# Bristol Forum Meet, Saturday 10th March 2012



## Northerner (Jan 10, 2012)

A new addition to the calendar of meets! I will be running the Bath half marathon the following day and thought it would be an excellent time opportunity to meet anyone in the South West or perhaps South Wales region who find it difficult to get to the ones elsewhere in the country 

Let me know if you would like to come along.
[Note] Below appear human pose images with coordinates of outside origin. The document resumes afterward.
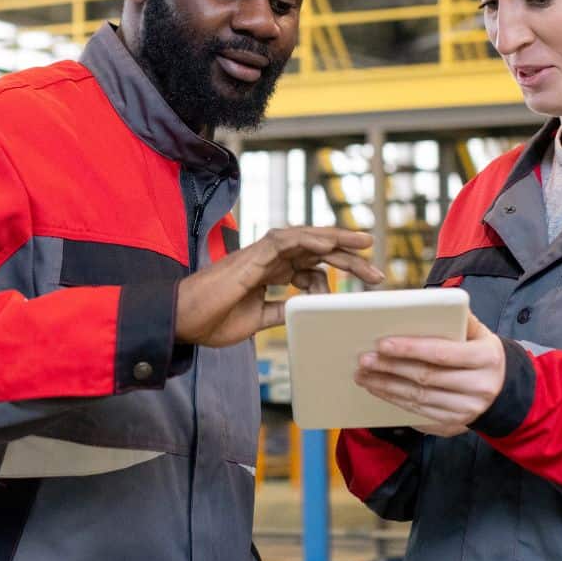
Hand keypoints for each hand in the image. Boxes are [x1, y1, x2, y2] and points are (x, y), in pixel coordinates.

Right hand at [175, 226, 383, 347]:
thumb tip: (303, 312)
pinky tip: (329, 244)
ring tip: (364, 242)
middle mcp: (270, 259)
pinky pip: (285, 241)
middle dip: (349, 256)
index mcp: (272, 273)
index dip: (340, 273)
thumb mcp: (258, 320)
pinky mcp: (252, 255)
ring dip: (337, 239)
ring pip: (307, 239)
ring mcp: (262, 255)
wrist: (184, 321)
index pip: (314, 267)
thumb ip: (280, 312)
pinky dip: (308, 239)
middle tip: (378, 271)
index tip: (365, 286)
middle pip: (317, 250)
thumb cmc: (213, 319)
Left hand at [354, 313, 504, 434]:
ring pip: (418, 398)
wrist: (502, 389)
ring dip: (386, 386)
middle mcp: (480, 387)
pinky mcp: (453, 423)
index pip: (442, 353)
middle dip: (391, 368)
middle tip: (364, 360)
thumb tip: (427, 303)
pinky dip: (394, 400)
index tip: (382, 343)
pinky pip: (418, 412)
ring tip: (363, 375)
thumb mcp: (479, 332)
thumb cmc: (481, 352)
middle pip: (426, 377)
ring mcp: (467, 409)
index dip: (411, 349)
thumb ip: (458, 318)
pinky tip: (378, 389)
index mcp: (486, 358)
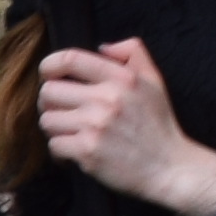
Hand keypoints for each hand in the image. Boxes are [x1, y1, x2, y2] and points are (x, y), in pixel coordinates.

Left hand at [30, 40, 195, 204]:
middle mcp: (107, 99)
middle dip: (49, 102)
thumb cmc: (158, 125)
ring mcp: (96, 126)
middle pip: (48, 91)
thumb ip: (133, 52)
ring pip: (47, 120)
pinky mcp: (88, 152)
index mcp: (121, 78)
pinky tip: (75, 152)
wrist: (169, 168)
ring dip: (55, 129)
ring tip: (71, 133)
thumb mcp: (154, 80)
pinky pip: (54, 145)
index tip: (47, 74)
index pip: (69, 59)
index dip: (49, 65)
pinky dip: (60, 152)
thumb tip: (101, 47)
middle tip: (61, 111)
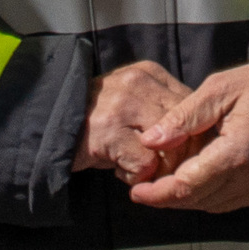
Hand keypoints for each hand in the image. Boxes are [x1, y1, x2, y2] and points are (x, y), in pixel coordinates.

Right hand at [75, 59, 191, 182]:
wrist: (48, 125)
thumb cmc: (97, 121)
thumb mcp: (133, 102)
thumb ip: (163, 109)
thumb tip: (200, 135)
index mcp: (149, 73)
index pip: (192, 106)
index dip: (193, 136)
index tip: (182, 154)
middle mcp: (138, 83)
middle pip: (186, 127)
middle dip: (179, 156)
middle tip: (162, 169)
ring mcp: (123, 105)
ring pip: (170, 147)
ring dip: (158, 168)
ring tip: (138, 167)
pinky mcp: (109, 131)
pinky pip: (147, 164)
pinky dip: (137, 177)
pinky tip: (120, 170)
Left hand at [129, 63, 248, 213]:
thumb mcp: (221, 88)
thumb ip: (184, 118)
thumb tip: (151, 140)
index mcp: (237, 152)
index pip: (187, 186)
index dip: (158, 194)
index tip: (137, 193)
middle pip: (200, 201)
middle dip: (169, 198)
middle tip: (147, 190)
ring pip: (218, 206)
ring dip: (192, 199)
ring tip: (170, 185)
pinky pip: (238, 202)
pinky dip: (216, 197)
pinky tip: (204, 181)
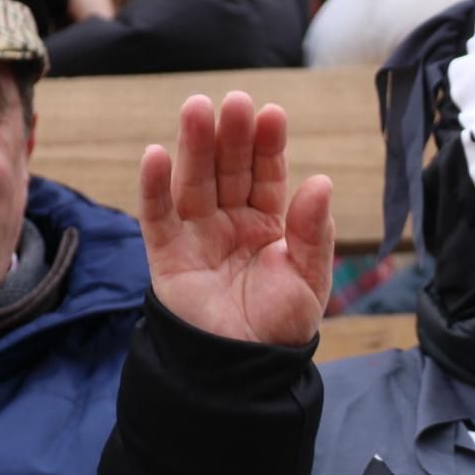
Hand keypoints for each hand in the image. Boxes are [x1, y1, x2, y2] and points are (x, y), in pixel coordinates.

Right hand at [139, 92, 333, 345]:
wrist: (244, 372)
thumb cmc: (280, 325)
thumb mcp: (308, 277)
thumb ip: (312, 232)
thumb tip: (321, 180)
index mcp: (270, 224)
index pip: (267, 174)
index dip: (268, 145)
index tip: (272, 113)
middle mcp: (232, 222)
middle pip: (229, 169)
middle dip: (231, 136)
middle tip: (235, 102)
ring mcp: (197, 235)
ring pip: (194, 182)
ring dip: (194, 146)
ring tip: (197, 109)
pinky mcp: (167, 255)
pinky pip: (157, 216)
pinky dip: (153, 187)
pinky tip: (154, 155)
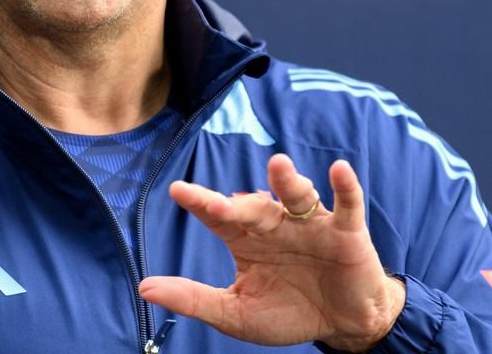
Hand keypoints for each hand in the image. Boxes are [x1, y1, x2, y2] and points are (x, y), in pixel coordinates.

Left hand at [138, 154, 405, 351]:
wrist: (342, 325)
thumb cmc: (288, 313)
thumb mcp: (236, 313)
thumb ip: (194, 299)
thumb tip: (144, 289)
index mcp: (247, 240)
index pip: (218, 216)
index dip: (200, 202)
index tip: (177, 190)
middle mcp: (276, 224)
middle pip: (254, 207)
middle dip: (238, 205)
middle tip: (220, 206)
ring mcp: (311, 224)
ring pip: (297, 195)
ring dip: (288, 180)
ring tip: (279, 166)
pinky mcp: (347, 231)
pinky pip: (347, 204)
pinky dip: (344, 186)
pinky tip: (338, 170)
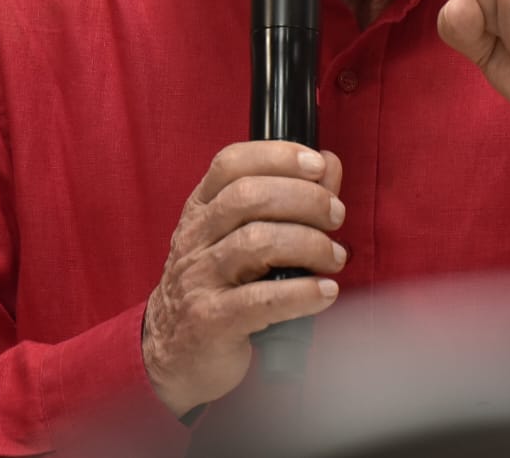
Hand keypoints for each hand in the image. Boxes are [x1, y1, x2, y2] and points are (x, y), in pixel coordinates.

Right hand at [143, 142, 345, 415]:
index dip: (277, 155)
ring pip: (255, 242)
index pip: (231, 163)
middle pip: (248, 197)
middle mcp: (195, 237)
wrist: (174, 354)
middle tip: (336, 216)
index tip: (318, 165)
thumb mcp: (242, 237)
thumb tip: (329, 164)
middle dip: (304, 200)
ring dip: (309, 245)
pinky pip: (260, 300)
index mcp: (201, 209)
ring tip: (334, 257)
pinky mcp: (210, 321)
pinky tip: (325, 293)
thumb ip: (290, 198)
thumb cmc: (219, 287)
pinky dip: (301, 293)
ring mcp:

I'd also appreciate any support during the race on Sunday if you live locally, and would be happy to meet up after the finish 

We can decide on a venue nearer the time


----------



## vince13 (Jan 11, 2012)

Sorry Alan - we're on holiday for our joint birthdays.

We usually do a long weekend away in mid-March as Ian is 13th and mine is not until 28th but this year, being VERY special birthdays for each of us, we're doing one weekend for him early in the month and then we are away on a birthday cruise to the Canaries for me on 20th for 14 days.  We're not usually so free with the money but these are as I said very important birthdays for us both (well, you're only 21 once eh ?).


----------



## Northerner (Jan 11, 2012)

vince13 said:


> Sorry Alan - we're on holiday for our joint birthdays.



Is it everybody's birthday that weekend? it's Newtothis's birthday too, and my stepmum's!


----------



## robert@fm (Jan 11, 2012)

Northerner said:


> Is it everybody's birthday that weekend? it's Newtothis's birthday too, and my stepmum's!



It's my birthday the following Wednesday. 

I don't know if I'll make it (distance, cost...); I'll think again nearer the time.  Put me down as a "maybe".


----------



## Northerner (Jan 11, 2012)

robert@fm said:


> It's my birthday the following Wednesday.
> 
> I don't know if I'll make it (distance, cost...); I'll think again nearer the time.  Put me down as a "maybe".



It's my dad's the week before!


----------



## Tezzz (Jan 28, 2012)

It's mine the following month!

I'll come if I can get the time off *W*...


----------



## ukjohn (Jan 29, 2012)

Hope you can make it Tez, be nice to see you again, enjoyed our chat at Oxford.

John.


----------



## Steff (Jan 29, 2012)

John mentioned this to me yesterday but i seem not to be bucking the trend I have 5 birthdays and 1 aniversary between the 2cd and the 8th all family members so shal have to see how things lie with cash....


----------